Task to carry out: Which lines of the entries below contain the string "sujeito"? Copy each one.

Recorded information:
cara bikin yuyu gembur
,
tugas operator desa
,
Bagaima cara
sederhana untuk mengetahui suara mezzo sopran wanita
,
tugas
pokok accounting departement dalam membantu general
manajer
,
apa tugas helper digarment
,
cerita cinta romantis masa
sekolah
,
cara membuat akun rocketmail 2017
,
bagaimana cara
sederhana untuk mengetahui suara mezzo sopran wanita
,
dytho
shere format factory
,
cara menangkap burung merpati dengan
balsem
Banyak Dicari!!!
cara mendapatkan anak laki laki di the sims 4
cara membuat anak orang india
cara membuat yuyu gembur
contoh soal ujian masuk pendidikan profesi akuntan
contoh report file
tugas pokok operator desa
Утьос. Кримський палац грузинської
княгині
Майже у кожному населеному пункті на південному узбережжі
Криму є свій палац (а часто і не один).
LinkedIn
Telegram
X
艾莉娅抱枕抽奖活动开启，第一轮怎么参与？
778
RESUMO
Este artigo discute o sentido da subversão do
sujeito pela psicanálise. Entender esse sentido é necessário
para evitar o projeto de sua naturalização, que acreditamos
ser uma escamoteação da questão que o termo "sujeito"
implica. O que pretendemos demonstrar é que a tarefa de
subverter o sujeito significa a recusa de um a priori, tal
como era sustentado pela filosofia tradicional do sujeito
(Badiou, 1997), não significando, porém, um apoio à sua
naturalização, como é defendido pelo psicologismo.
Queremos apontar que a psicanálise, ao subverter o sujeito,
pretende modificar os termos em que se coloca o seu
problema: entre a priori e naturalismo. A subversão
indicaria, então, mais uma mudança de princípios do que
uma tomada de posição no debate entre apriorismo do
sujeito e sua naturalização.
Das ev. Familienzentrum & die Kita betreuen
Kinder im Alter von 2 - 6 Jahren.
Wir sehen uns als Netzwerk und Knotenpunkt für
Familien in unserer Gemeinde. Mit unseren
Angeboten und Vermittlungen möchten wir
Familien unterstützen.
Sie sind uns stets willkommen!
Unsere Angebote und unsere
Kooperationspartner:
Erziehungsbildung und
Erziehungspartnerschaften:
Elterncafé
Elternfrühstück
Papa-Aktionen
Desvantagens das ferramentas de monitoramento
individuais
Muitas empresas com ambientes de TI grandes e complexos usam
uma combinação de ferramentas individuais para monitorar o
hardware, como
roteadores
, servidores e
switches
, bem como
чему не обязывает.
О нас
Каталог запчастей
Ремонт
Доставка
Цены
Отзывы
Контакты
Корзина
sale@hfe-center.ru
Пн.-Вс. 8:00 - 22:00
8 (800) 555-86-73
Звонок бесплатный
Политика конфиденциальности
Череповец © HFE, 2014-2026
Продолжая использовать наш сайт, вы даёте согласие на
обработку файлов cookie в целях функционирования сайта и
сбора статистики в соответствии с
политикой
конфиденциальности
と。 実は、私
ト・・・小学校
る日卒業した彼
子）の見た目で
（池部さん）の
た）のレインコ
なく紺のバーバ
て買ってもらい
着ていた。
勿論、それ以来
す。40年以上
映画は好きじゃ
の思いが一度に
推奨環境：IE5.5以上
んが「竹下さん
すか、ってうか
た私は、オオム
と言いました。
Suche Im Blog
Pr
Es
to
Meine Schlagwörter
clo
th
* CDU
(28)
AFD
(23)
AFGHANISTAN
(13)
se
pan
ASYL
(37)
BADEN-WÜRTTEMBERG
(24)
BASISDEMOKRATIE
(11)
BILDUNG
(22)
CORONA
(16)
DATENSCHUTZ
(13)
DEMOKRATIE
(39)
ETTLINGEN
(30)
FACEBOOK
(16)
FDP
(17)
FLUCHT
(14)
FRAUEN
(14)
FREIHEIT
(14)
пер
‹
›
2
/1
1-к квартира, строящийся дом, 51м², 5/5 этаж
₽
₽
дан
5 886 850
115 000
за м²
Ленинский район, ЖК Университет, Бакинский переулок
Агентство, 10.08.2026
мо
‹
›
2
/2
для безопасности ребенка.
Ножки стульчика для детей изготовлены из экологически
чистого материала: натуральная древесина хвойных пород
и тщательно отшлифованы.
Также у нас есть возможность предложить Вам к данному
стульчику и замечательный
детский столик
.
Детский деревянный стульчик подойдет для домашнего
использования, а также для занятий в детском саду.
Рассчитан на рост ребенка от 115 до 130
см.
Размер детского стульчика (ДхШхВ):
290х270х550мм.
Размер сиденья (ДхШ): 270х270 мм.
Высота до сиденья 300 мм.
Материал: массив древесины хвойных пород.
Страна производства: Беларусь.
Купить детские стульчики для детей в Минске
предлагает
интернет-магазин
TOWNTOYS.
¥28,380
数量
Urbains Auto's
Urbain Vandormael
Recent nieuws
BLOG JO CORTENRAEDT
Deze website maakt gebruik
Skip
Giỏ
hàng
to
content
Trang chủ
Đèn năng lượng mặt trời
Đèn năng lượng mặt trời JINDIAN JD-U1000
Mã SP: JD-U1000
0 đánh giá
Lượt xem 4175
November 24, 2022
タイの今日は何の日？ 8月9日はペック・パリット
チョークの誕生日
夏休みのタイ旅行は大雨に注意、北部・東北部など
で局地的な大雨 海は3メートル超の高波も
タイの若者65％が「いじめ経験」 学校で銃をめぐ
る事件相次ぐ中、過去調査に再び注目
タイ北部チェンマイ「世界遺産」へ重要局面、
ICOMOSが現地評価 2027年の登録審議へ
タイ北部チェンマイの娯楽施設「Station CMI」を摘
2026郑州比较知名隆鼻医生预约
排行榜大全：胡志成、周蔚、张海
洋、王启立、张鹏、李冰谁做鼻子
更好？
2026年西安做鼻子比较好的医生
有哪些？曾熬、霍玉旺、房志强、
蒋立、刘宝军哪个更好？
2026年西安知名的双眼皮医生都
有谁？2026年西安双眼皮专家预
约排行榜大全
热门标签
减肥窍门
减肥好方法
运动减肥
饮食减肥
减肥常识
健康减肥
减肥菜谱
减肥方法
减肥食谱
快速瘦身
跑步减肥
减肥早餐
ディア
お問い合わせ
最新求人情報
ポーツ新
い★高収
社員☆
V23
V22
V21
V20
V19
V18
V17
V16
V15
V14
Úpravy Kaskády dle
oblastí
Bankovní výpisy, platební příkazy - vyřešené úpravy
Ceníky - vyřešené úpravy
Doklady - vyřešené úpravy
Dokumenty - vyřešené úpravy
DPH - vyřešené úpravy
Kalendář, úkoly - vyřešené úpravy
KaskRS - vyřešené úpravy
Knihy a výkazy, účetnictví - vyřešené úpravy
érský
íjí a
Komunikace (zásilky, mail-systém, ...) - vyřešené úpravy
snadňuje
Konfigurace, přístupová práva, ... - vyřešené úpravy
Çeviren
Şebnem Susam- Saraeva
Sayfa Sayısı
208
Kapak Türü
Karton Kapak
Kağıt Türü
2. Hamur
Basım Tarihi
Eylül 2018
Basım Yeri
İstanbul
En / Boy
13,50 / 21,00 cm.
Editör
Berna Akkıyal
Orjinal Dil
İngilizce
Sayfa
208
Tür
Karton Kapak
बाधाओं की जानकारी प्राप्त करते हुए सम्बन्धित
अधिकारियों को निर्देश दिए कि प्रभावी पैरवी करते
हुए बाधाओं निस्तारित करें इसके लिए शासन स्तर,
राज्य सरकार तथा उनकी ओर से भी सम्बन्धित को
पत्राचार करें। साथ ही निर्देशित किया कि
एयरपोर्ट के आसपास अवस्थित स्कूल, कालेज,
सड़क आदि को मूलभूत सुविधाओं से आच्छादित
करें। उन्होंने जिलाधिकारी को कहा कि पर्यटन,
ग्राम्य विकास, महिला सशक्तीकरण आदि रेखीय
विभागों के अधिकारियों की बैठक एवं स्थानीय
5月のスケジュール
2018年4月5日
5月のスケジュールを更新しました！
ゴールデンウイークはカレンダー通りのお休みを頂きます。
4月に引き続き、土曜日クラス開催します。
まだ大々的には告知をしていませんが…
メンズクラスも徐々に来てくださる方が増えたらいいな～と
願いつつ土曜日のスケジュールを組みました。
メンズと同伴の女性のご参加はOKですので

Answer box:
sujeito pela psicanálise. Entender esse sentido é necessário
ser uma escamoteação da questão que o termo "sujeito"
subverter o sujeito significa a recusa de um a priori, tal
como era sustentado pela filosofia tradicional do sujeito
Queremos apontar que a psicanálise, ao subverter o sujeito,
sujeito e sua naturalização.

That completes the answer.